Exercise set:
1. In the abstract on HLA-C and congenital heart block, reproduce the stretch from "Session Time: 9:00AM-11:00AM" through "contributes to CHB." word for word.
2. Answer these questions from the abstract on HLA-C and congenital heart block:
(a) At which meeting was the abstract presented?
(b) What was the session time?
(c) Which residue at position 80 defines the C2 subgroup?
3. Translate this sentence from the abstract on HLA-C and congenital heart block into Spanish: "A dimorphism at position 80 in HLA-C creates two epitope subgroups, defined by their KIR interactions: C1 (Asn80) and C2 (Lys80)."

Association of Natural Killer Cell Ligand Polymorphism, HLA-C Asn80Lys, with the Development of Anti-SSA/Ro Associated Congenital Heart Block

Hannah C. Ainsworth¹, Miranda C Marion¹, Antonio Brucato², Nathalie Costedoat-Chalumeau³, Tiziana Bertero⁴, Rolando Cimaz⁵, Micaela Fredi⁶, Patrick M. Gaffney⁷, Jennifer A. Kelly⁷, Kateri Levesque⁸, Alice Maltret⁸, Nathalie Morel⁸, Véronique Ramoni⁹, Amelia Ruffatti¹⁰, Carl D Langefeld¹, Jill P. Buyon¹¹ and Robert M Clancy¹¹, ¹Wake Forest University, Winston Salem, NC, ²Ospedale Papa Giovanni XXIII, Bergamo, Italy, ³Service de médecine interne Pôle médecine, Hôpital Cochin, Centre de référence maladies auto-immunes et systémiques rares de l’île de France, Paris, France, ⁴Ospedale Mauriziano, Torino, Italy, ⁵Department of Paediatrics, University of Florence and Anna Meyer Children's Hospital, Florence, Italy, Florence, Italy, ⁶Department of Rheumatology and Clinical Immunology, Rheumatology and Clinical Immunology, Rheumatology and Clinical Immunology, Spedali Civili of Brescia, Brescia, Italy, ⁷Oklahoma Medical Research Foundation, Oklahoma City, OK, ⁸Université Paris Descartes-Sorbonne Paris Cité, Paris, France, ⁹Ospedale Papa Giovanni XXIII of Bergamo, Policlinico San Matteo of Pavia, Bergamo, Pavia, Italy, ¹⁰Unità di Reumatologia, Dipartimento di Medicina-DIMED, Università di Padova., Padova, Italy, ¹¹NYU Langone Medical Center, New York, NY

Meeting: 2017 ACR/ARHP Annual Meeting

Date of first publication: September 18, 2017

Keywords: autoimmune diseases, genetics, heart block, human leukocyte antigens (HLA) and natural killer (NK) cells

Session Information

Date: Sunday, November 5, 2017

Title: Genetics, Genomics and Proteomics Poster I

Session Type: ACR Poster Session A

Session Time: 9:00AM-11:00AM

Background/Purpose:

Fetal exposure to maternal anti-SSA/Ro antibodies is necessary but insufficient for the development of congenital heart block (CHB), suggesting the potential of a fetal genetic predisposition. Prior studies identified an association of HLA and CHB risk providing a possible avenue into pathogenesis involving an interactive genetic effect between 6p21 and 19q13 wherein HLA-C acts as a ligand for the checkpoint receptor killer cell immunoglobulin-like receptors (KIR). A dimorphism at position 80 in HLA-C creates two epitope subgroups, defined by their KIR interactions: C1 (Asn80) and C2 (Lys80). We tested whether C2, which binds with high affinity to an inhibitory KIR rendering an NK cell incapable of restricting inflammation, contributes to CHB.

Information shown:
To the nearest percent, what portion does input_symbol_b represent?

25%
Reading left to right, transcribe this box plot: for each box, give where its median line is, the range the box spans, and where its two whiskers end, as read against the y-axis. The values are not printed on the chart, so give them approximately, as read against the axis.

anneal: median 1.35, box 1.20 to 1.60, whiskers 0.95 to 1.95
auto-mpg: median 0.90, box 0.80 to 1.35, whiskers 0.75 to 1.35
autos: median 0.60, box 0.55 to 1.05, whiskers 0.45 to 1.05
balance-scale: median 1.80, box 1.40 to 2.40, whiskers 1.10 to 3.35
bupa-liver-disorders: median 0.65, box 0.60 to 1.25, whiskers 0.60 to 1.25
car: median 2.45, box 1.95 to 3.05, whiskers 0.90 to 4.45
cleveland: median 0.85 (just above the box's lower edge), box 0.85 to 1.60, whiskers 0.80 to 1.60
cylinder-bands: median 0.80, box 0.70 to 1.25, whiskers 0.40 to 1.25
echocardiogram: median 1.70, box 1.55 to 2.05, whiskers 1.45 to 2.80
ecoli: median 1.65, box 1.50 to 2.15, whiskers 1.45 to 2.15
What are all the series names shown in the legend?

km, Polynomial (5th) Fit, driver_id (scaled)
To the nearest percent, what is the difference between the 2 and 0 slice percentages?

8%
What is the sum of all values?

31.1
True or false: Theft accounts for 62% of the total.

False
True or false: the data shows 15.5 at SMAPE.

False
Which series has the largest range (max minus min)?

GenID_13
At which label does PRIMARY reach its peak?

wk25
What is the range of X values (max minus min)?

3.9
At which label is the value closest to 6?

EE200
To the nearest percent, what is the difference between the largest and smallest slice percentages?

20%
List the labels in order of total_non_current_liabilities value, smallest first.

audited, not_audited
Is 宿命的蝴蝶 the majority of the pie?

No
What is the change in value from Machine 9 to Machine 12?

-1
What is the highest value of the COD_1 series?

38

Answer set:
1.
Session Time: 9:00AM-11:00AM

Background/Purpose:

Fetal exposure to maternal anti-SSA/Ro antibodies is necessary but insufficient for the development of congenital heart block (CHB), suggesting the potential of a fetal genetic predisposition. Prior studies identified an association of HLA and CHB risk providing a possible avenue into pathogenesis involving an interactive genetic effect between 6p21 and 19q13 wherein HLA-C acts as a ligand for the checkpoint receptor killer cell immunoglobulin-like receptors (KIR). A dimorphism at position 80 in HLA-C creates two epitope subgroups, defined by their KIR interactions: C1 (Asn80) and C2 (Lys80). We tested whether C2, which binds with high affinity to an inhibitory KIR rendering an NK cell incapable of restricting inflammation, contributes to CHB.

2.
(a) The 2017 ACR/ARHP Annual Meeting
(b) 9:00AM-11:00AM
(c) Lys80

3. Un dimorfismo en la posición 80 de HLA-C crea dos subgrupos de epítopos, definidos por sus interacciones con KIR: C1 (Asn80) y C2 (Lys80).